==== EXTRACT ====
# Destin Bridge Fishing



## 69Viking (Oct 30, 2008)

Ok, I generally fish offshore but lately the seas on the weekend have been extremely rough for my 20' boat. The forecast again calls for rough seas on Saturday (4-6).

I was wondering what are the flats boats that are fishing around the Destin Bridge fishing for and what is the setup and bait of choice? The bridge area lately has been crowded so it's obvious the bite is on. Also,when is the best time to fish around the bridge? I tried pitching a gold spoon into the muddy water last week without any luck.


----------



## reelfinatical (Sep 30, 2007)

Put down a live pinfish, pigfish, minnow on a Carolina rig ... That's what we always use with the best results there.


----------



## 69Viking (Oct 30, 2008)

> *reelfinatical (4/16/2009)*Put down a live pinfish, pigfish, minnow on a Carolina rig ... That's what we always use with the best results there.


Thanks Amanda, I was starting to think nobody knew how to fish the Destin Bridge but yet there's been a ton of boats there the past couple of weeks!


----------



## jamessig (Oct 3, 2007)
==== RECORDS ====
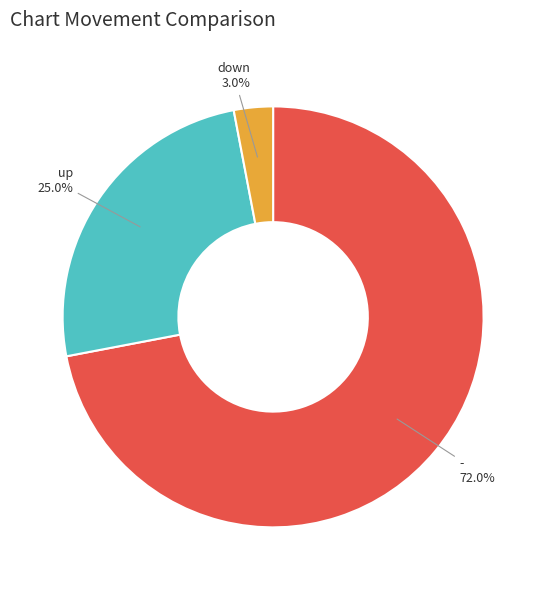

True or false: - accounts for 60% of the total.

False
====
==== RECORDS ====
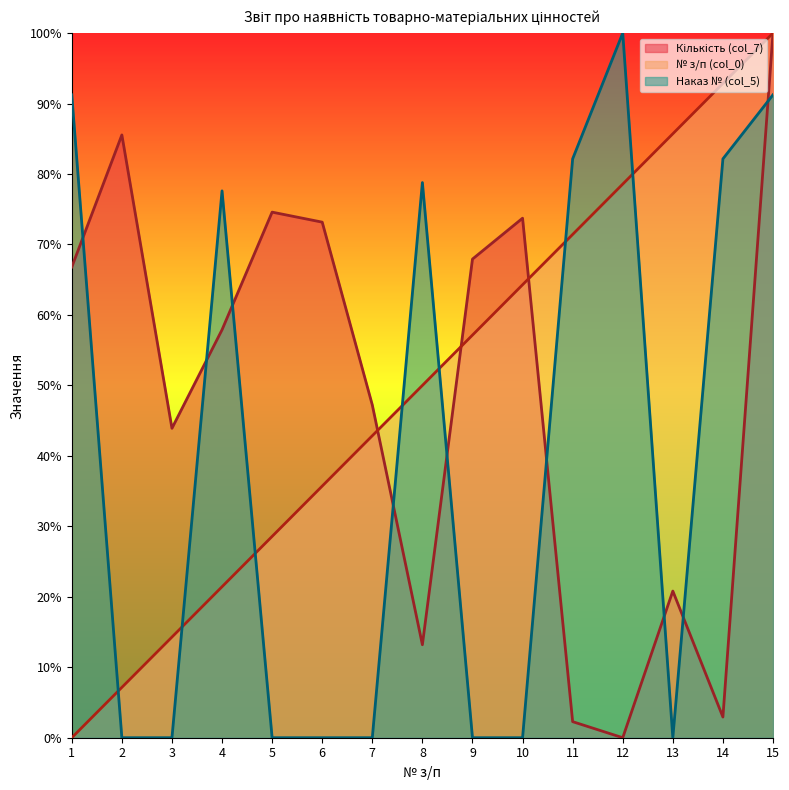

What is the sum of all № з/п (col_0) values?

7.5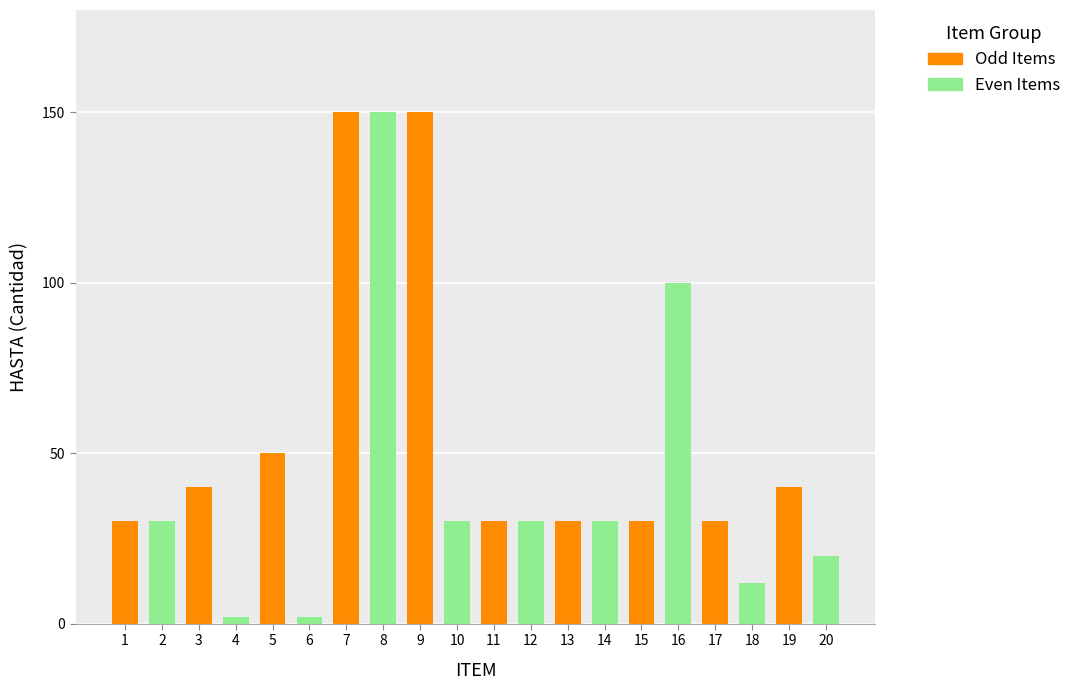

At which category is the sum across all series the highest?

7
====
_PARTS OF THE EXERCISE_
- A) In the Destin Bridge fishing thread, what did 69Viking pitch into the muddy water the previous week without success?
- B) Continue the Destin Bridge fishing thread from the point at which it stops.
The listing was taken from a different source than the Destin Bridge fishing thread.

_RESPONSES BY TASK_
- A) A gold spoon.

- B)
You might want to try some shrimp on a carolina rig near the pilings for sheepshead also. I've always preferred the slack current near and shortly after high tide when the water is clear and I can target the sheepies I can see.


----------



## michael c (Dec 28, 2008)

Most of the people I've seen out there recently (myself included) have been getting sheepies... that might be why you didn't get much response to the question about reds. I've had good luck right after the tide starts to go out... seemed like they were hot right after the muddy bay water came through. Just my take on it.

Got about six days worth of blackened sheepie, so I'm happy.

I've been using light (6 lb) tackle and live shrimp, carolina rig or a single splitshot.


----------



## 69Viking (Oct 30, 2008)

Thanks for the responses guys, maybe I should have made it more generalized and not just for Reds. At this point I'm just ready to catch fish, it's been really rough offshore so time to learn the inshore tricks.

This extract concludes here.